**** Textauszug ****

Konkret ging es Herrn Dey ja um das Mahnmal in Berlin. Dasselbe wie er hat zum Beispiel Rudolf Augstein gesagt. Er war gegen das Denkmal, denn er sah voraus, daß es Neonazis unweigerlich anziehen wird. Sie werden Graffiti sprühen wie etwa Juden raus!, sie werden ihre Ausscheidungen zwischen den Stelen hinterlassen usw. So werden dann die Schlagzeilen in der Weltpresse aussehen. Für wen ist das ein Erfolg? Natürlich für die Neonazis. Also, Rudolf Augstein sagte im Prinzip: Wer ein solches Denkmal baut, darf sich nicht über die anschließenden Manifestationen des Antisemitismus wundern. Und wenn man die typischen Aktionen von Antisemiten als Antisemitismus bezeichnet, kann man auch schlicht sagen: Wer ein solches Denkmal baut, darf sich über zunehmenden Antisemitismus nicht wundern. Auch die Betreiber der Gedenkstätte sehen das voraus: Sämtliche Stelen bekommen eine Anti-Graffiti-Beschichtung. Also was soll da falsch sein?
Herr Dey müßte ein kompletter Idiot sein, wenn er nicht wüßte, daß es Antisemitismus auch ohne dieses Denkmal gibt. Daß er nicht so denkt, zeigt sich schon an dem Wort "(über einen) ZUNEHMENDEN (Antisemitismus)". Und was macht Herr Markner daraus? Aus der Beschreibung eines Effekts (Man darf sich dann nicht wundern) wird schuld an, aus dem konkreten Bezug zu der Zumutung, immer wieder an die Verbrechen des Nazi-Regimes erinnert zu werden, wird ganz einfach schon immer, und aus denen, die solche Denkmäler beschließen, werden die Juden: Am Antisemitismus sind eben immer schon die Juden schuld.
Wie gesagt, Herrn Deys Formulierung ist zugespitzt und deshalb angreifbar ich lehne sie selbst ab , aber was Herr Markner daraus macht, ist eine viel üblere Zuspitzung. Eine mutwillige Verfälschung. Es ist eine Diffamierung von Herrn Dey als Antisemit und als Vollidiot.
Herr Dey bekam ja dann wider Erwarten den Vorgang mit und war somit genötigt, sich zu verteidigen. Er stellte dann auch klar, worum es ihm ging. Das hinderte jedoch Herrn Lachenmann nicht, die Diffamierung von Herrn Dey auf die Spitze zu treiben: Er unterstellte Herrn Dey, er wolle den Opfern die Schuld zuschieben. Somit wurden aus den Juden von Herrn Markner auf einmal die ermordeten Juden die Opfer des Antisemitismus.

**** Auszüge aus Datensätzen ****

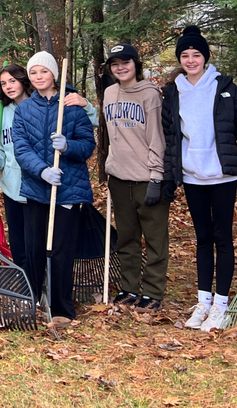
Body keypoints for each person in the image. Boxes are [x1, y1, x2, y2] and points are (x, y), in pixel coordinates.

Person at [163, 26, 237, 332]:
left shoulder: (225, 87)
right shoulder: (173, 92)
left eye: (197, 54)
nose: (191, 60)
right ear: (180, 58)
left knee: (222, 238)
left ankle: (220, 306)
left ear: (206, 57)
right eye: (185, 55)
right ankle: (203, 302)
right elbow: (170, 135)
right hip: (192, 175)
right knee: (202, 239)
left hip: (221, 175)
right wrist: (169, 174)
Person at [13, 51, 96, 329]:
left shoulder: (71, 106)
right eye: (34, 73)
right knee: (35, 246)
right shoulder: (24, 109)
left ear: (54, 75)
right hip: (38, 188)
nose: (38, 77)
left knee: (61, 249)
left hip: (68, 190)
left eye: (44, 72)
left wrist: (68, 147)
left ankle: (62, 307)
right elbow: (21, 148)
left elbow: (88, 145)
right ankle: (34, 298)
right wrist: (42, 171)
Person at [102, 43, 170, 314]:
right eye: (115, 63)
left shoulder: (150, 95)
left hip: (147, 178)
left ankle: (152, 291)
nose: (121, 67)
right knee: (126, 238)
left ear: (136, 64)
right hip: (119, 177)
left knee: (155, 239)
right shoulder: (108, 93)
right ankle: (128, 286)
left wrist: (156, 176)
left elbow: (157, 137)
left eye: (126, 62)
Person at [0, 63, 33, 269]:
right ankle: (24, 281)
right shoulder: (4, 110)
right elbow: (0, 148)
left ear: (23, 80)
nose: (8, 86)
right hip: (11, 187)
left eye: (12, 81)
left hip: (35, 187)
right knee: (17, 240)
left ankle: (40, 282)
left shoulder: (38, 107)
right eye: (4, 83)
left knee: (36, 240)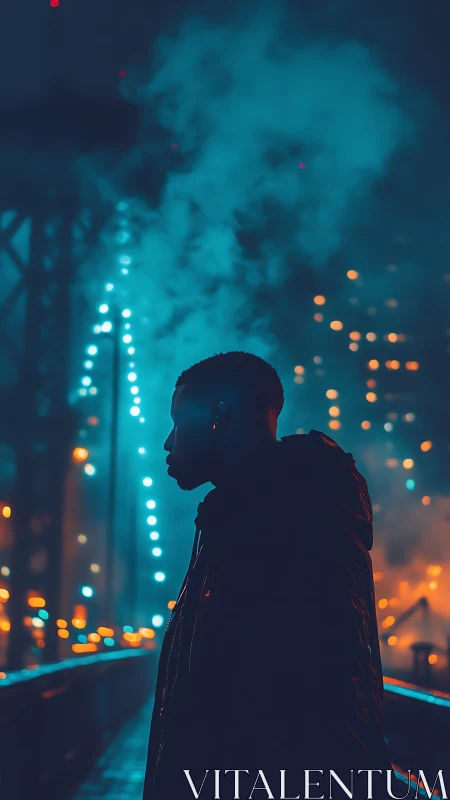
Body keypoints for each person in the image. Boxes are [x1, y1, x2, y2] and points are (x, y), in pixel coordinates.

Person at [143, 351, 393, 800]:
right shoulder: (266, 517)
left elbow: (281, 717)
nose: (167, 442)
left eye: (178, 421)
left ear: (220, 414)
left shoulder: (279, 532)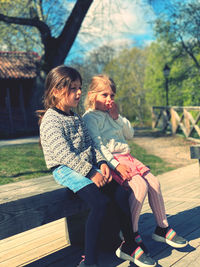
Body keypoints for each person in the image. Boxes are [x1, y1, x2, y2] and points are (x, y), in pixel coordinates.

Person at [37, 66, 156, 267]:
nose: (79, 92)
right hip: (66, 169)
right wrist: (91, 172)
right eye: (73, 88)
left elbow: (91, 144)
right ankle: (89, 260)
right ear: (57, 91)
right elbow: (63, 155)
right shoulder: (51, 119)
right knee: (100, 203)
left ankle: (129, 244)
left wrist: (101, 162)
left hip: (87, 166)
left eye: (79, 87)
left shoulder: (75, 116)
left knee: (120, 193)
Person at [83, 74, 188, 257]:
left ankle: (162, 228)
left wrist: (117, 118)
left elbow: (129, 134)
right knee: (139, 187)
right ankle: (130, 234)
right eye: (104, 95)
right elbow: (98, 145)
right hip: (113, 161)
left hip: (129, 157)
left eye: (112, 96)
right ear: (92, 95)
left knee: (154, 183)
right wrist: (115, 165)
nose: (109, 100)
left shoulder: (112, 114)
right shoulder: (90, 117)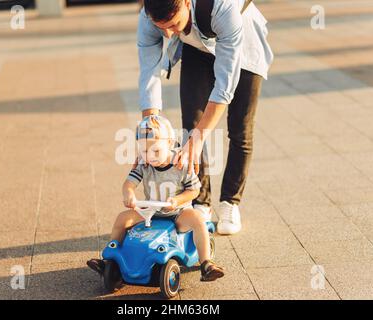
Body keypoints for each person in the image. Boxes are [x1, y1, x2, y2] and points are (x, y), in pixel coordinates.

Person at [137, 0, 273, 234]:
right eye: (162, 27)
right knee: (191, 126)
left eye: (173, 24)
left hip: (244, 44)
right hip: (198, 48)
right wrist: (148, 134)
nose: (169, 34)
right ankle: (201, 202)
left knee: (240, 130)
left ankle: (230, 202)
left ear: (186, 3)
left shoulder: (222, 8)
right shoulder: (148, 17)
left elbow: (224, 87)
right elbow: (149, 73)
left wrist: (199, 138)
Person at [87, 115, 225, 282]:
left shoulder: (180, 164)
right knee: (122, 219)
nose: (150, 156)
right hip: (150, 212)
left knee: (198, 219)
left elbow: (194, 190)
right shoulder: (144, 165)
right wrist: (128, 193)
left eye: (156, 151)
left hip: (178, 213)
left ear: (169, 143)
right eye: (144, 151)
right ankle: (110, 258)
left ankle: (206, 264)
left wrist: (177, 201)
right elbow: (129, 183)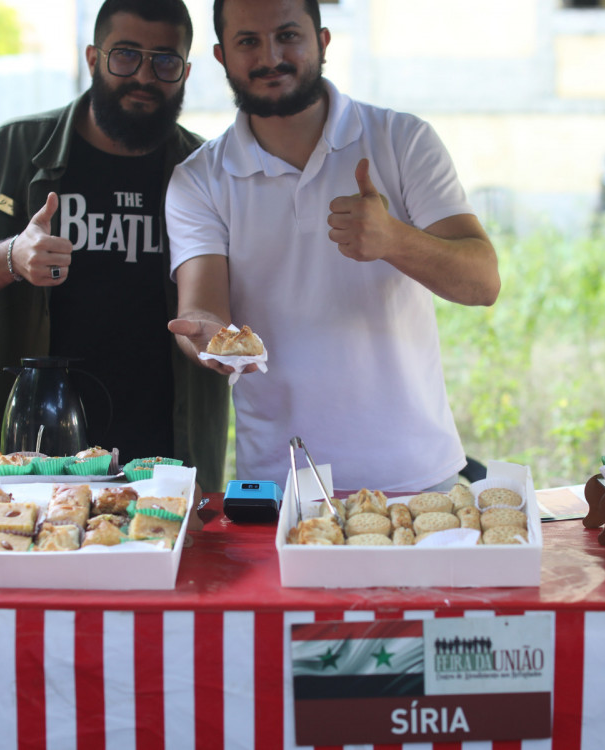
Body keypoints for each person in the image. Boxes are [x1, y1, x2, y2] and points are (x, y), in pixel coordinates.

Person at [164, 0, 500, 493]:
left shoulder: (402, 140)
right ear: (221, 57)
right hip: (284, 484)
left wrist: (394, 239)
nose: (270, 56)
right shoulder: (199, 179)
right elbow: (201, 309)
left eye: (288, 36)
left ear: (322, 40)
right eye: (248, 41)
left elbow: (483, 282)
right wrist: (209, 339)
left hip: (417, 476)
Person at [0, 0, 229, 492]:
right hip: (22, 463)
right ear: (92, 58)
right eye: (125, 55)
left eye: (164, 61)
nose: (144, 75)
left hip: (163, 465)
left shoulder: (206, 172)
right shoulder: (11, 152)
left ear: (185, 72)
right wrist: (11, 257)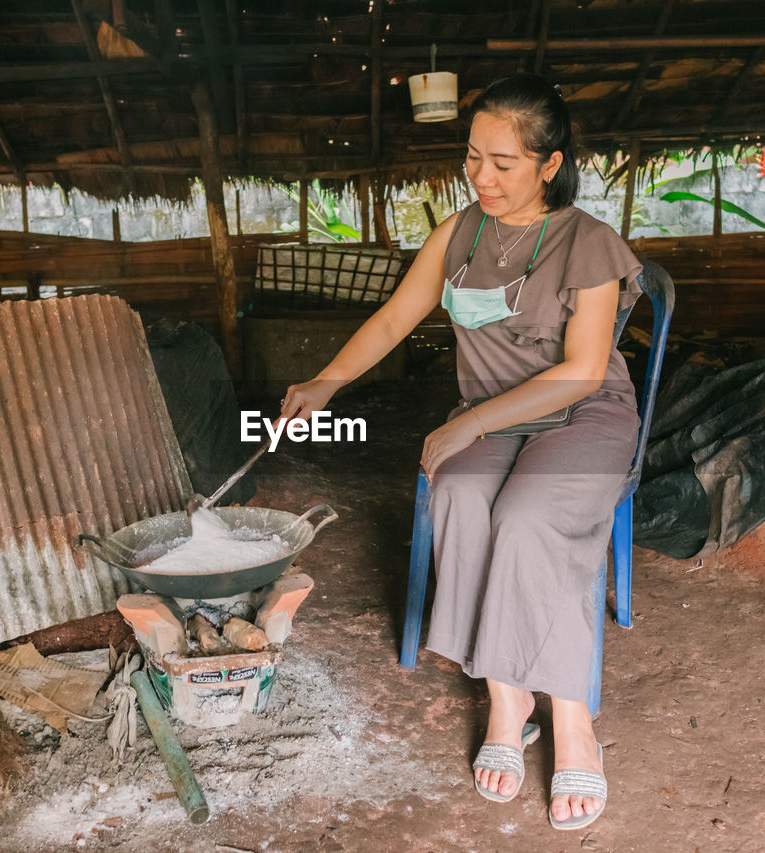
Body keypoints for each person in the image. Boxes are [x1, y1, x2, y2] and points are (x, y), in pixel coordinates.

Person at [280, 73, 642, 831]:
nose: (482, 176)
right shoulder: (460, 234)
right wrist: (326, 381)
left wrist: (468, 425)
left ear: (549, 164)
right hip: (492, 419)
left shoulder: (590, 243)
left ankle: (571, 719)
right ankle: (508, 706)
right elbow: (392, 319)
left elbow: (578, 372)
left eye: (504, 163)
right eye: (473, 156)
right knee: (459, 496)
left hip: (583, 417)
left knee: (532, 515)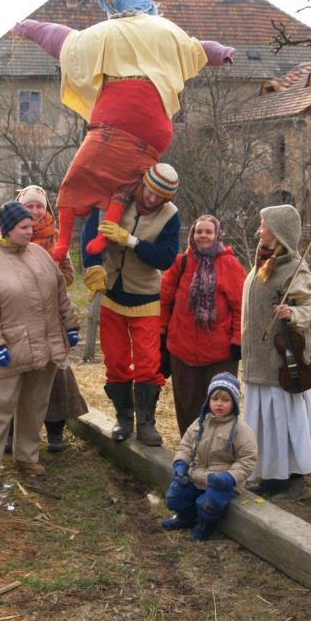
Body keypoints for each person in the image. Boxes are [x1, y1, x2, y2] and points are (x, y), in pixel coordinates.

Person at [11, 0, 234, 261]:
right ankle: (105, 236)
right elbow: (199, 49)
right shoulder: (166, 30)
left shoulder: (105, 33)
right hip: (156, 128)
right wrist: (224, 53)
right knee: (125, 185)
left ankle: (63, 244)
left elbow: (61, 39)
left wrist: (27, 27)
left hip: (119, 117)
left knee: (76, 179)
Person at [0, 201, 81, 486]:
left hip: (44, 343)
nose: (30, 232)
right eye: (24, 227)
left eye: (31, 226)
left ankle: (27, 457)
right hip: (10, 347)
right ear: (8, 229)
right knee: (2, 404)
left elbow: (60, 295)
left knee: (35, 403)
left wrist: (70, 325)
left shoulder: (40, 256)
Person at [81, 163, 181, 447]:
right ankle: (123, 418)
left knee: (149, 364)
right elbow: (91, 235)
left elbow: (165, 257)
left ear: (167, 199)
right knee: (115, 361)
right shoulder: (116, 200)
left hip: (146, 296)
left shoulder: (170, 216)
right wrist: (93, 266)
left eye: (159, 197)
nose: (152, 199)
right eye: (150, 191)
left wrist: (133, 241)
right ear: (143, 184)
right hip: (112, 291)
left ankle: (146, 422)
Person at [241, 204, 311, 501]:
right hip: (257, 363)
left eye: (263, 226)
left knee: (282, 423)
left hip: (282, 365)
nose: (258, 231)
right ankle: (269, 477)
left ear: (277, 232)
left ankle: (293, 480)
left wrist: (293, 313)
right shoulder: (261, 264)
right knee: (262, 424)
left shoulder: (294, 267)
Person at [16, 185, 87, 452]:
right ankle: (14, 433)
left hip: (51, 315)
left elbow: (68, 275)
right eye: (29, 206)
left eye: (39, 206)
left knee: (56, 373)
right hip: (20, 316)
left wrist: (50, 274)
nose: (34, 211)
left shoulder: (57, 238)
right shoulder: (10, 235)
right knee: (20, 374)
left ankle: (55, 431)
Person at [159, 215, 245, 435]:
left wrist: (238, 341)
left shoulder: (230, 264)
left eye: (208, 231)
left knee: (220, 406)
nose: (203, 236)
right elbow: (164, 300)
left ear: (217, 234)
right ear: (192, 235)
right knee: (187, 406)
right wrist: (161, 333)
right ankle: (189, 452)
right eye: (199, 231)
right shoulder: (181, 263)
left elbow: (240, 307)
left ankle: (218, 451)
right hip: (181, 349)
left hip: (219, 354)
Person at [162, 372, 257, 541]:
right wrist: (181, 464)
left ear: (234, 403)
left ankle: (205, 525)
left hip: (221, 482)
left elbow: (247, 459)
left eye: (225, 400)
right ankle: (185, 518)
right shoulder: (200, 422)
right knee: (175, 495)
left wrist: (229, 477)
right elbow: (186, 446)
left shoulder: (240, 429)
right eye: (215, 399)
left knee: (210, 502)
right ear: (208, 401)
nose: (219, 404)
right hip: (196, 475)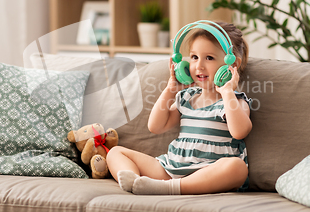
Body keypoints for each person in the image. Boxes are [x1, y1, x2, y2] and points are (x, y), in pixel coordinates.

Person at [106, 20, 252, 195]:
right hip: (172, 168)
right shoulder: (186, 98)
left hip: (208, 173)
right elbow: (155, 126)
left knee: (237, 167)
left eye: (209, 58)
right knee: (115, 152)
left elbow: (239, 132)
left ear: (232, 65)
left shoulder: (234, 101)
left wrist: (227, 92)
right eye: (194, 57)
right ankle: (136, 182)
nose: (199, 66)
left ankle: (168, 188)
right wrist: (170, 90)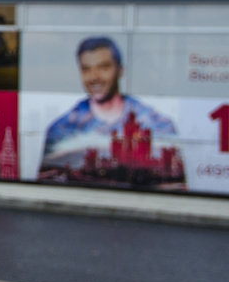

****

Führe den Text über den Streit um das Berliner Mahnmal im Anschluss an seinen letzten Satz weiter.

** Erwartete Ausgabe **
Herr Lachenmann bemerkte vermutlich gar nicht, wie schief sein Vergleich mit den sexuell mißbrauchten Kindern war. Erstens verhält sich Kinderfeindlichkeit anders zum sexuellen Mißbrauch als der Antisemitismus zum Holocaust. Sexueller Mißbrauch hat sexuelle Motive; wer Kinder haßt, wird sie eher verprügeln. (Sexueller Mißbrauch kann wenigstens irgendwie mit Pädophilie in Verbindung gebracht werden; der Holocaust läßt sich jeoch schwerlich als Philosemitismus beschreiben.) Zweitens ist das ein individuelles Geschehen, im Gegensatz zum Holocaust. Und vor allem wurde nicht die deutsche Bevölkerung von Staats wegen aufgefordert, genötigt und teilweise gezwungen, an einem organisierten Mißbrauch möglichst sämtlicher Kinder teilzunehmen. Aus diesem Grund kann man hier die Berichterstattung bzw. die Würdigung der Opfer und die Beurteilung der Täter überhaupt nicht miteinander vergleichen.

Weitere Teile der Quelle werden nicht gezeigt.